To be able to expand and use the object in `move2` it is important to understand
how the objects is structured. Here we explain some of the choices and explain
the requirements.

A move object in `move2` uses the `S3` class system, this is less rigors then
the `S4` system that was used in the original `move` package. The objects are
based on the `sf` objects from the `sf` package. This change is inspired by
several factors, first by basing on `sf` we are able to profit from the speed
and improvements that went into that package, second it makes it directly
compatible with a lot of `dplyr`/`tidyverse` based functionality. To ensure
information specific to movement is retrained we use attributes. This is in a
fairly similar style to `sf`.

To facilitate working with the associated sensor data we store other records
with an empty point. This means, for example, acceleration and activity
measurements can be part of the same `tbl`/`data.frame`.

The `sf` package and `sf` in general allow to store coordinates as three
dimensional records. As the altitude of tracking devices is typically much less
accurate, few functions actually support this functionality we do not use it at
this time.

In the `move` package we implemented separate objects for one single individuals
(`Move`) and multiple individuals (`MoveStack`). Here we choose to not do this.
This reduces complexity. If functions require single individuals to work it is
easy enough to split these of.

+++

= Tasks to perform =
**A.** From the text on the move2 object structure, return the stretch from "To facilitate working" through "not do this.", copied word for word.
**B.** Answer these questions from the text on the move2 object structure:
(i) Which class system does a move object in `move2` use?
(ii) Which measurements are given as examples of records stored with an empty point?
(iii) What were the separate objects in the `move` package for one single individual and for multiple individuals?
**C.** Translate this sentence from the text on the move2 object structure into Spanish: "The objects are based on the `sf` objects from the `sf` package."
Answer using only the text on the move2 object structure.

(Excerpts taken from a detection dataset)
+++

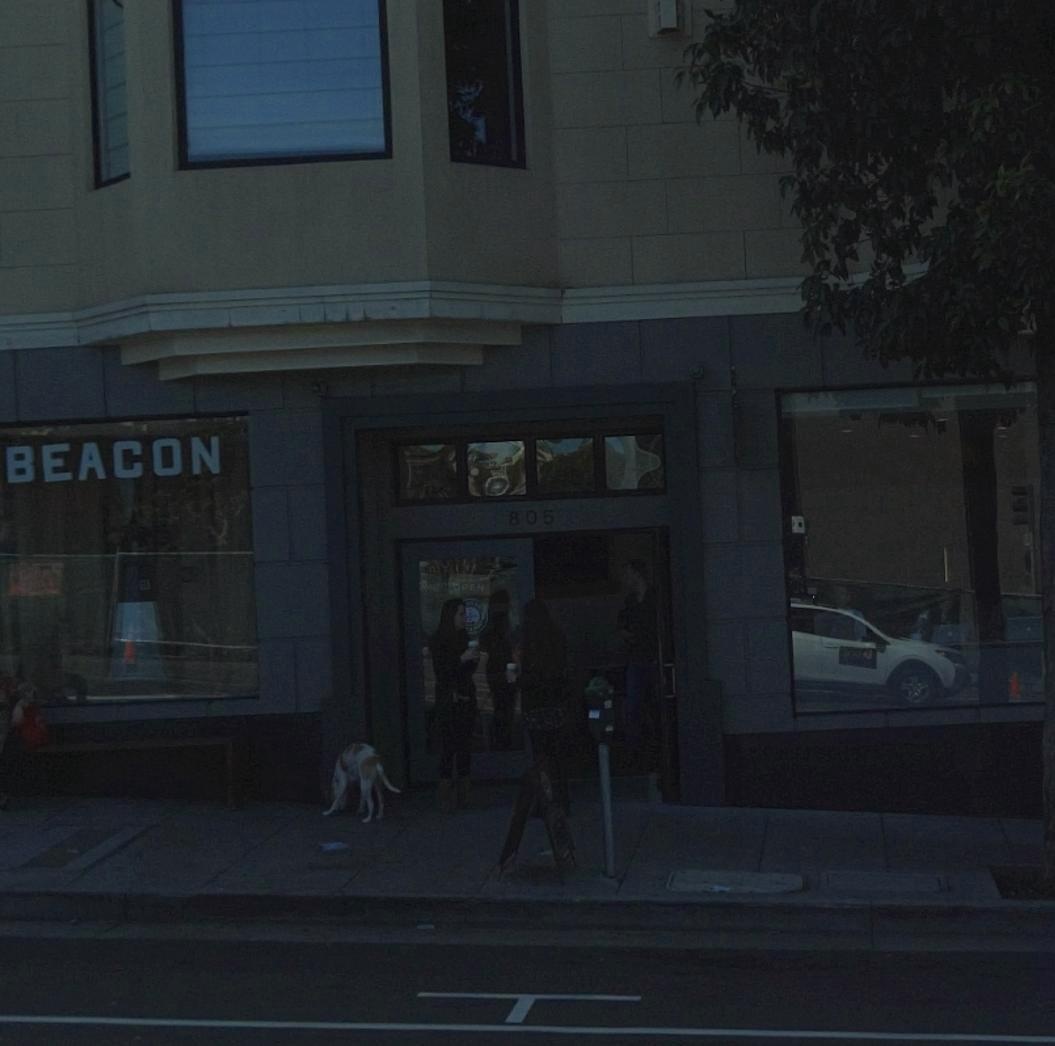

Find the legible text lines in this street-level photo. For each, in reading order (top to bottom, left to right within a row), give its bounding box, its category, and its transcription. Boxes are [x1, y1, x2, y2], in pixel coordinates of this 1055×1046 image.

[6, 433, 223, 486] BusinessName: BEACON
[508, 508, 557, 528] StreetNumber: 805
[450, 581, 486, 594] None: OPEN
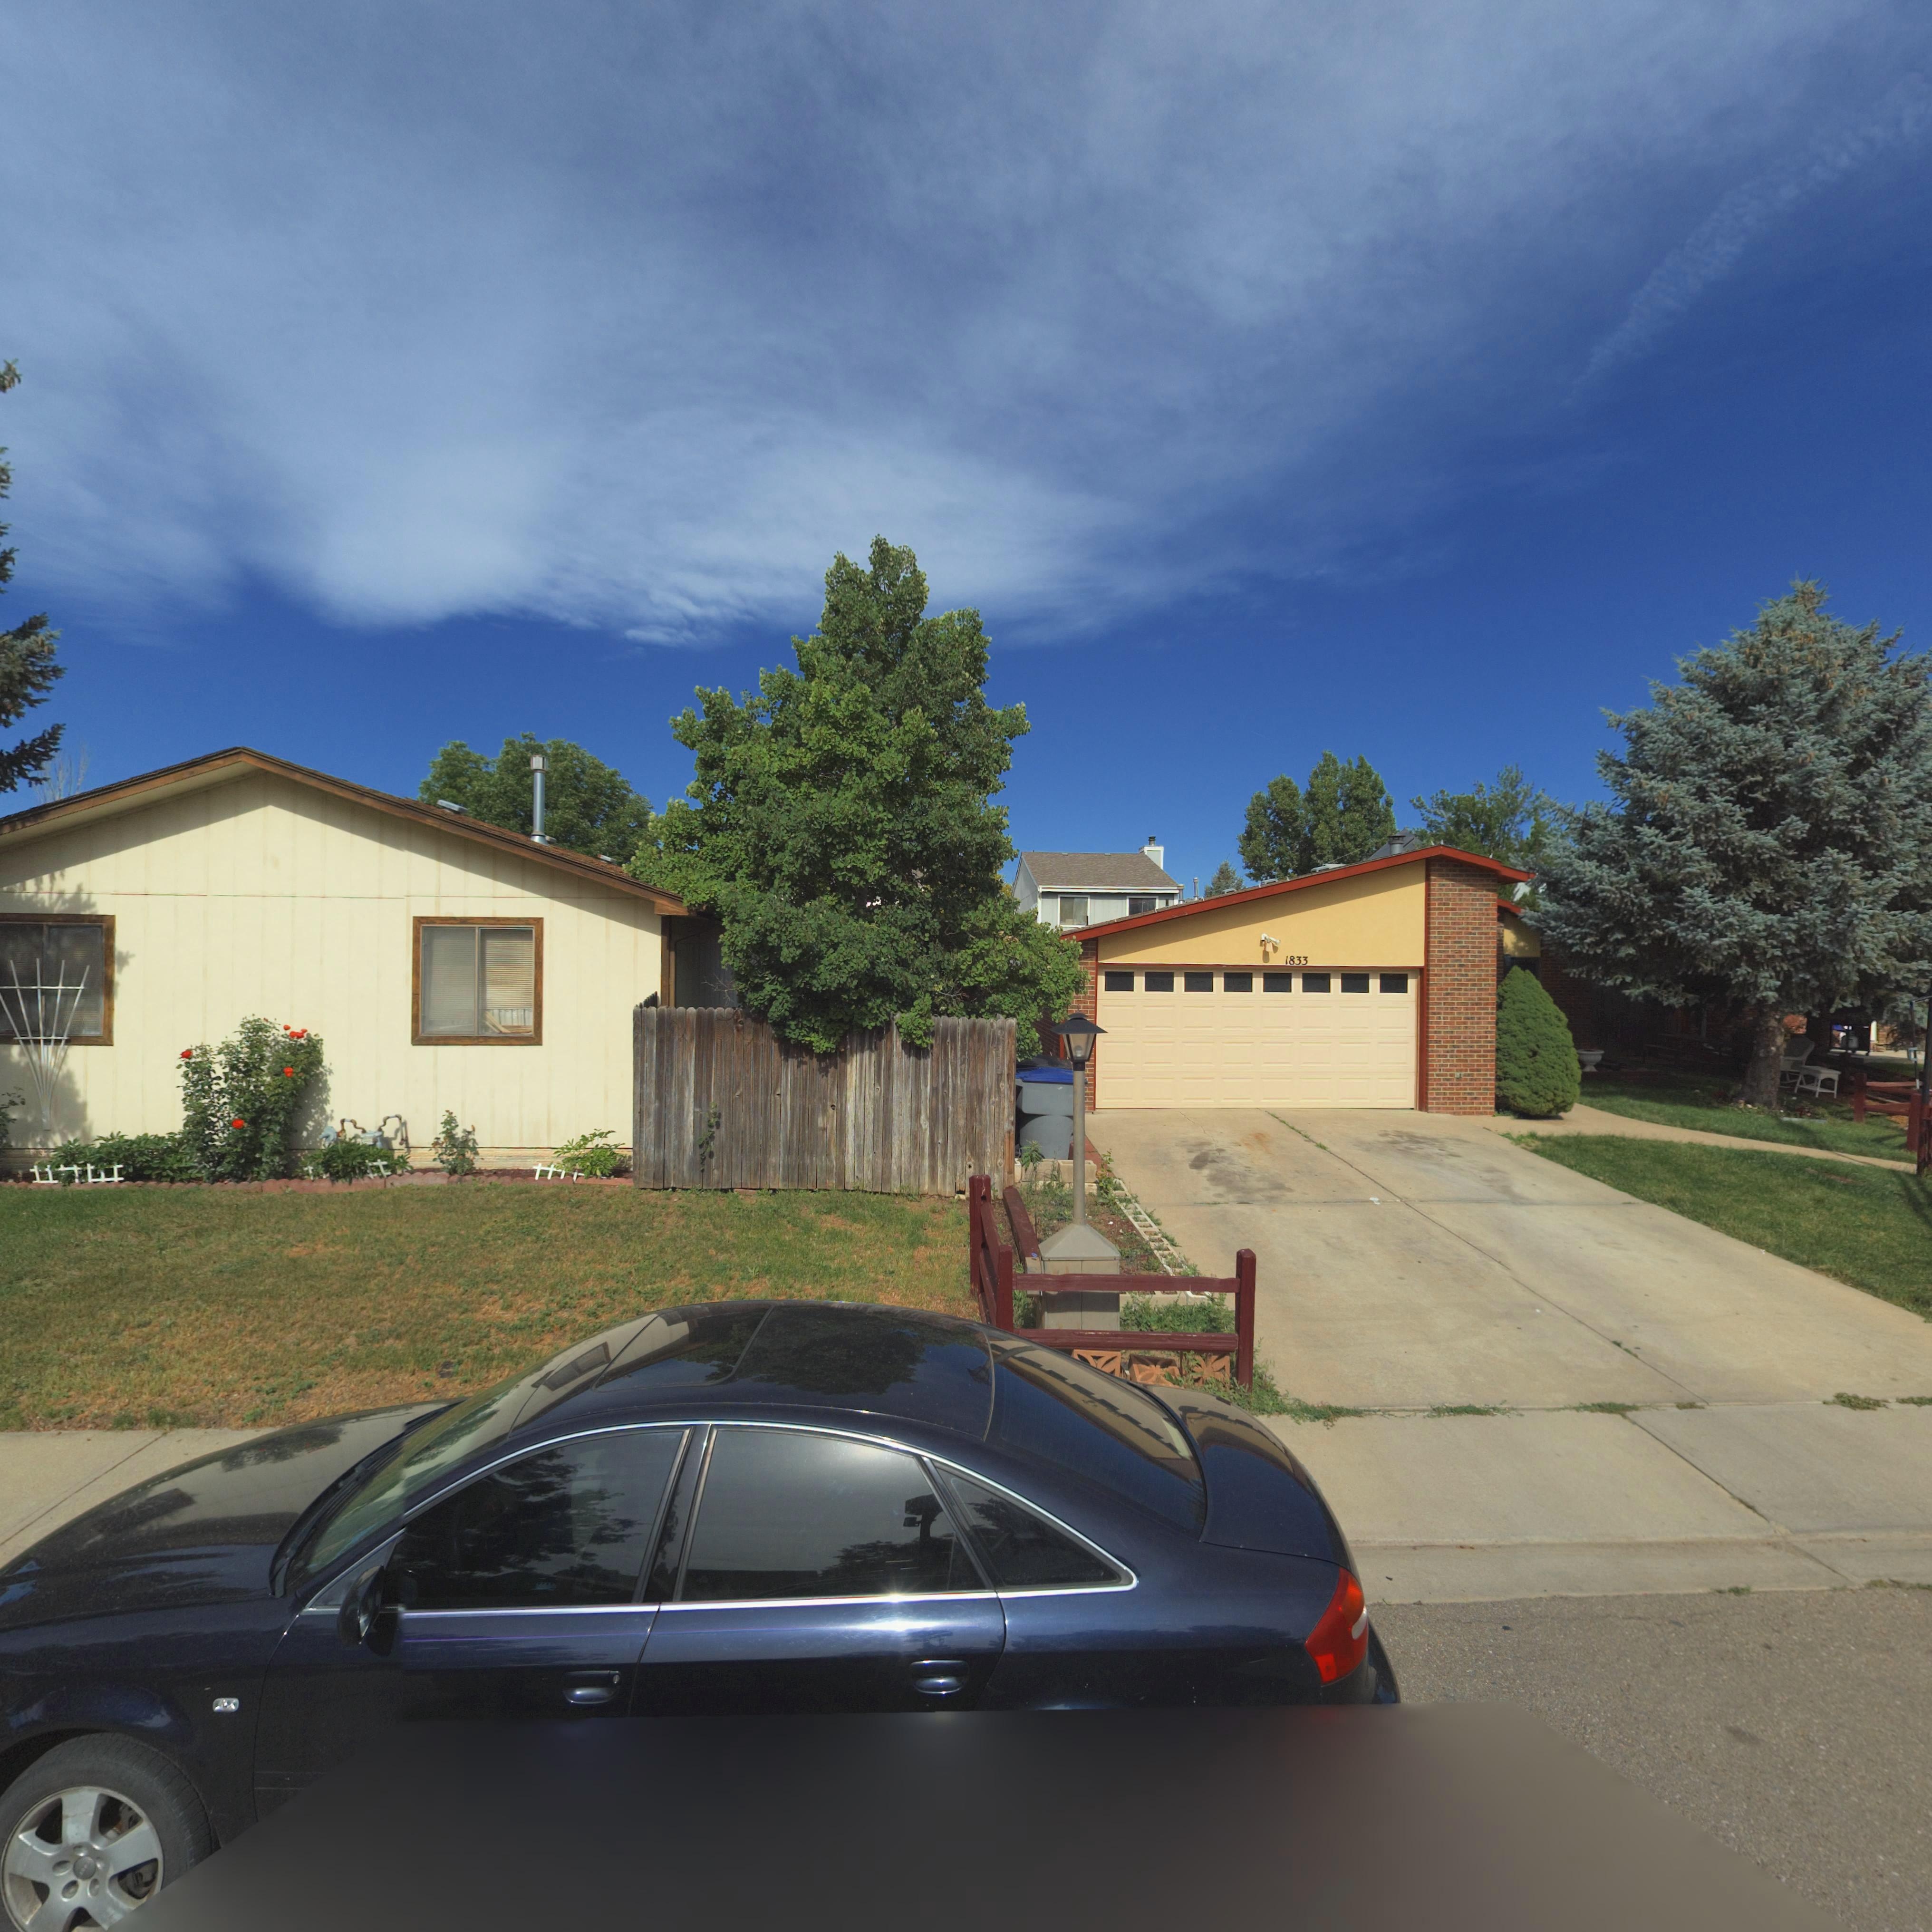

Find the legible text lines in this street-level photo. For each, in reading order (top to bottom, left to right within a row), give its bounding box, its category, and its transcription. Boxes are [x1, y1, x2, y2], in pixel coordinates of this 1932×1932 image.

[1285, 955, 1308, 965] StreetNumber: 1833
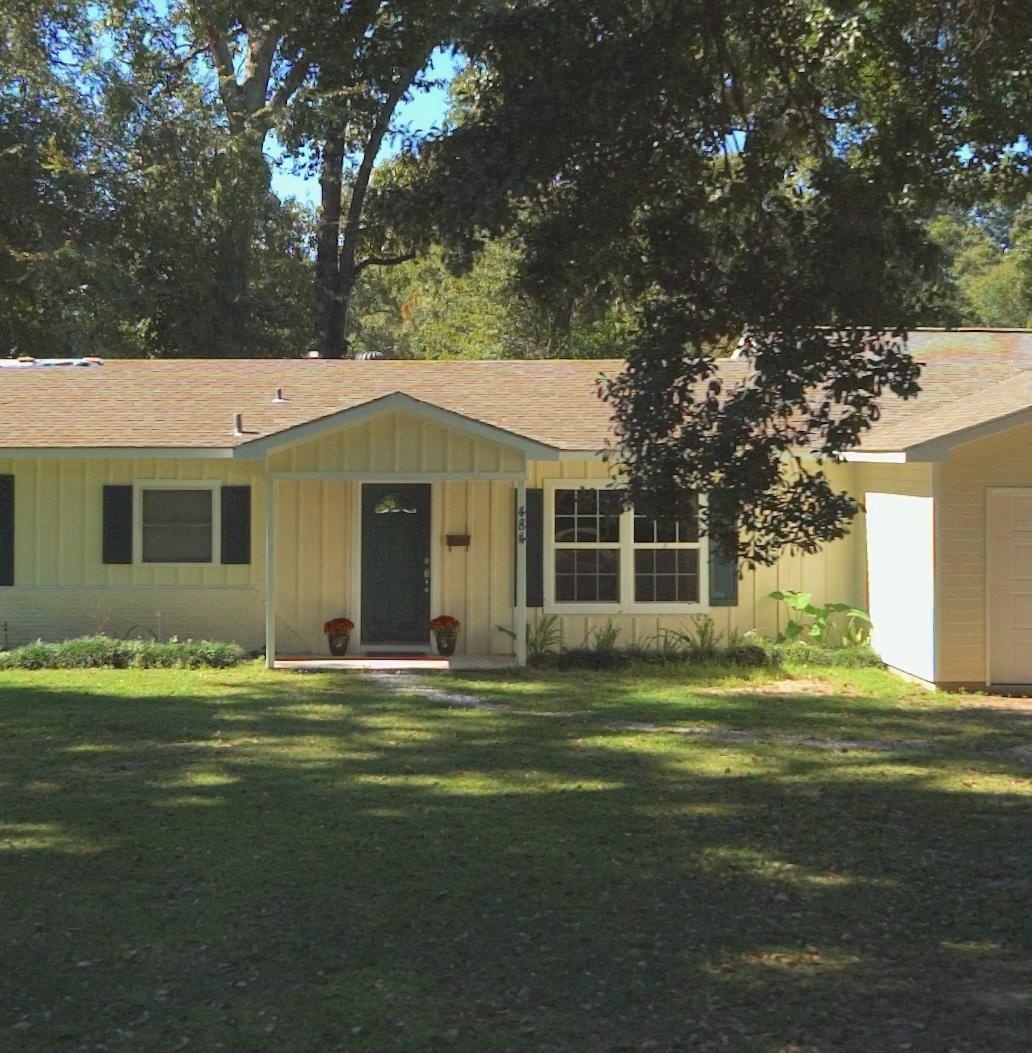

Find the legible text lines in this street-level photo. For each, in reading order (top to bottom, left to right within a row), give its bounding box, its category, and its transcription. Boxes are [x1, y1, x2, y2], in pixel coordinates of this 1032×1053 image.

[516, 504, 528, 546] StreetNumber: 484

+++

= Solutions for each task =
**A.**
To facilitate working with the associated sensor data we store other records
with an empty point. This means, for example, acceleration and activity
measurements can be part of the same `tbl`/`data.frame`.

The `sf` package and `sf` in general allow to store coordinates as three
dimensional records. As the altitude of tracking devices is typically much less
accurate, few functions actually support this functionality we do not use it at
this time.

In the `move` package we implemented separate objects for one single individuals
(`Move`) and multiple individuals (`MoveStack`). Here we choose to not do this.

**B.**
(i) The `S3` class system.
(ii) Acceleration and activity measurements.
(iii) `Move` for one single individual and `MoveStack` for multiple individuals.

**C.** Los objetos se basan en los objetos `sf` del paquete `sf`.